Peering into the abyss, I noticed no less than four fuel pumps nestled in a rat’s nest of wires and pipes. Apparently the R5 Turbo came with two pumps and a previous owner added two more at the same time the ignition system was upgraded.
Looking under the car, the running gear is all looking very tired, heavy and very 70’s. The plan here is to replace everything with aftermarket works parts.
The company entrusted with supplying these components is 3S Developments, a Renault and Alpine specialist based in Nice, France. Everything will be replaced, including control arms, drive shaft, bushings, brakes, and the steering rack to name a few. The cost of those parts alone has already surpassed the current value of an entry-level BNR32 Nissan Skyline GT-R.
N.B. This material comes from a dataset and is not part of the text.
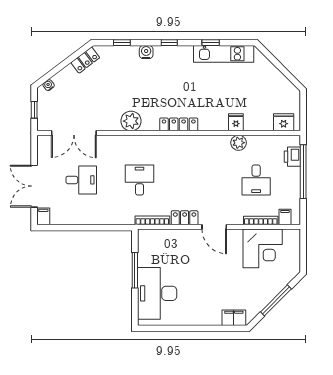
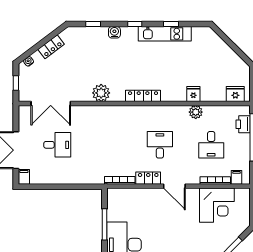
kitchen unit: (224, 54) -> (165, 34), moved
locker: (85, 60) -> (51, 47), moved
desk: (140, 180) -> (160, 145), moved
After a quick discussion about wheels – specifically, whether or not to lip the originals or not – we headed over to the see the state of the engine. It’s at Zest Racing, which is owned and run by Katsumi Yamazaki, a long-time friend of Higashitani-san.
Yamazaki-san has been tuning cars since 1989, and everything from Starlets to Supras. You might remember the Car Shop Glow FD3S Mazda RX-7 that Dino featured back in 2015; that’s a build Zest also played a big part in.
Currently, the Renault 1.4L engine is sitting on a trolley, patiently waiting for parts to arrive from France. The immediate plan is to overhaul it and update the crankshaft and piston rings. No doubt there will be many more upgrades and a whole lot of fine tuning once the car is back on the road.
Next up is to get the Renault 5 Turbo onto a rotisserie or ‘BBQ frame’ as the locals say. Higashitani-san plans to return the monocoque to factory condition, plus some spot-welding to give it some extra strength. He’s not sure if he’ll build a roll cage for it yet.
Its factory colour will also be retained, but I’m hoping for some rally livery at some point in the future. For now though, I just can’t wait to get back to Auto Project-D to witness more of the resurrection of this Group B homologation legend.